Valuation of acquisition candidates is comparable to appraising any investment proposal. In acquisition analysis before the acquisition process, the analyst tries to estimate the incremental cash flows that would result from the M&A. Then he computes the net present value (NPV) of those future cash flows by applying an appropriate risk adjusted discount rate. In the value strategy M&A makes economic sense only where the value of the combined new corporation is greater than aggregate value of the combining companies before the acquisition.
There is synergy when the cash flow of the combined entity is greater than the sum of the cash flows of the amalgamating companies as separate concerns.
The gain from M&A is the present value of this incremental cash flow or difference in cash flows.
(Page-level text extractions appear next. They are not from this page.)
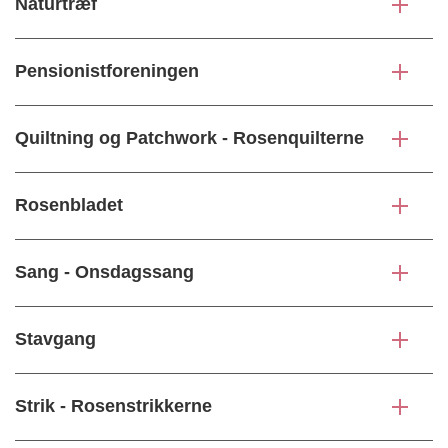
Naturtræf
Pensionistforeningen
Quiltning og Patchwork - Rosenquilterne
Rosenbladet
Sang - Onsdagssang
Stavgang
Strik - Rosenstrikkerne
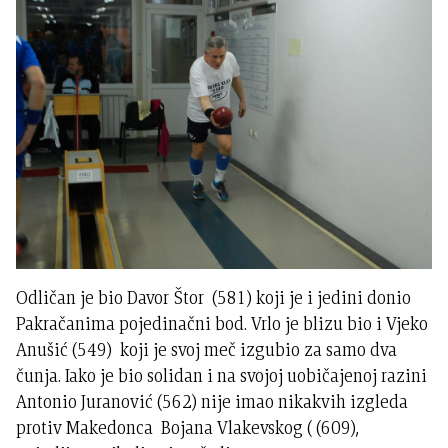
Odličan je bio Davor Štor (581) koji je i jedini donio
Pakračanima pojedinačni bod. Vrlo je blizu bio i Vjeko
Anušić (549) koji je svoj meč izgubio za samo dva
čunja. Iako je bio solidan i na svojoj uobičajenoj razini
Antonio Juranović (562) nije imao nikakvih izgleda
protiv Makedonca Bojana Vlakevskog ( (609),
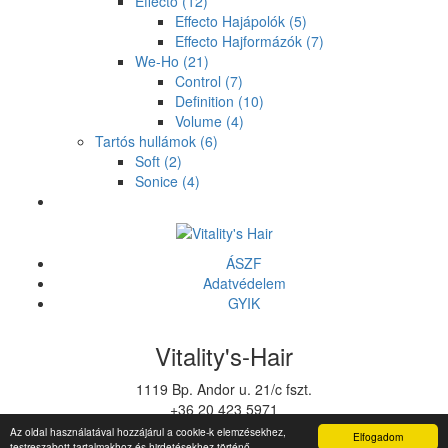
Effecto
(12)
Effecto Hajápolók
(5)
Effecto Hajformázók
(7)
We-Ho
(21)
Control
(7)
Definition
(10)
Volume
(4)
Tartós hullámok
(6)
Soft
(2)
Sonice
(4)
ÁSZF
Adatvédelem
GYIK
Vitality's-Hair
1119 Bp. Andor u. 21/c fszt.
+36 20 423 5971
vitalitys@vitalitys.hu
Az oldal használatával hozzájárul a cookie-k elemzésekhez,
Elfogadom
testreszabott tartalmakhoz és hirdetésekhez történő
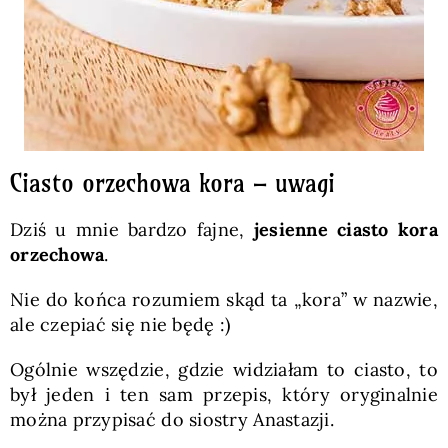
Ciasto orzechowa kora – uwagi
Dziś u mnie bardzo fajne,
jesienne ciasto kora
orzechowa
.
Nie do końca rozumiem skąd ta „kora” w nazwie,
ale czepiać się nie będę :)
Ogólnie wszędzie, gdzie widziałam to ciasto, to
był jeden i ten sam przepis, który oryginalnie
można przypisać do siostry Anastazji.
This is the maximum attainable limit for acquisition deal sale value.
An acquisition candidate is valued according to the source of the estimated resulting gains. Different sources of such synergy carry varying risk profiles.
In appraisal methodology and practice of valuation higher the risk, lower is the discounting rate and vice versa. Again for a given cash flow stream, higher the discounting rate applied with increasing risk profiles, lower will be the present value of the same.
Accordingly tax benefits that can be estimated with reasonable accuracy are discounted at the cost of debt capital.
In contrast, gains from strategic benefits are highly uncertain and difficult to estimate. So in such uncertainties a discount rate higher than the overall cost of capital is appropriate.
Cost savings through superior technology or operational efficiencies can also be projected with some degree of confidence. So in order to arrive at the net present value, such savings may be discounted at the usual weighted average cost of capital.
The net present value (NPV) of an acquisition is equal to the incremental gains minus the cost of the acquisition.
Cost of acquisition depends on whether cash or stock of the buying company is used to pay the shareholders of the selling company under the bargain. The amount of cash paid as consideration is included in the cost of acquisition. In a merger only for cash, the post merger benefits go to the purchasing company alone.
Where stock of the buying company is used as consideration to satisfy the shareholders of the selling company, the cost is equal to the proportionate value of the holding of the members of the acquired company in the combined new corporation. In a stock-for-stock M&A, the post merger benefits are shared proportionately by and between these two groups of members.
The issue whether cash or stock of the buying company would be used in merger depends on many factors. Where the absorbing company’s stock is overvalued, allotment of stock would be a cheaper proposition for the buying company. Moreover, the use of stock option allows erstwhile members of the selling company to share the gains of merger pro rata with the original shareholders of the buying company as well wrest proportionate control over the acquiring concern. Further, an acquisition for cash is a taxable proposition in the hands of the shareholders of the selling company that may lead to higher price.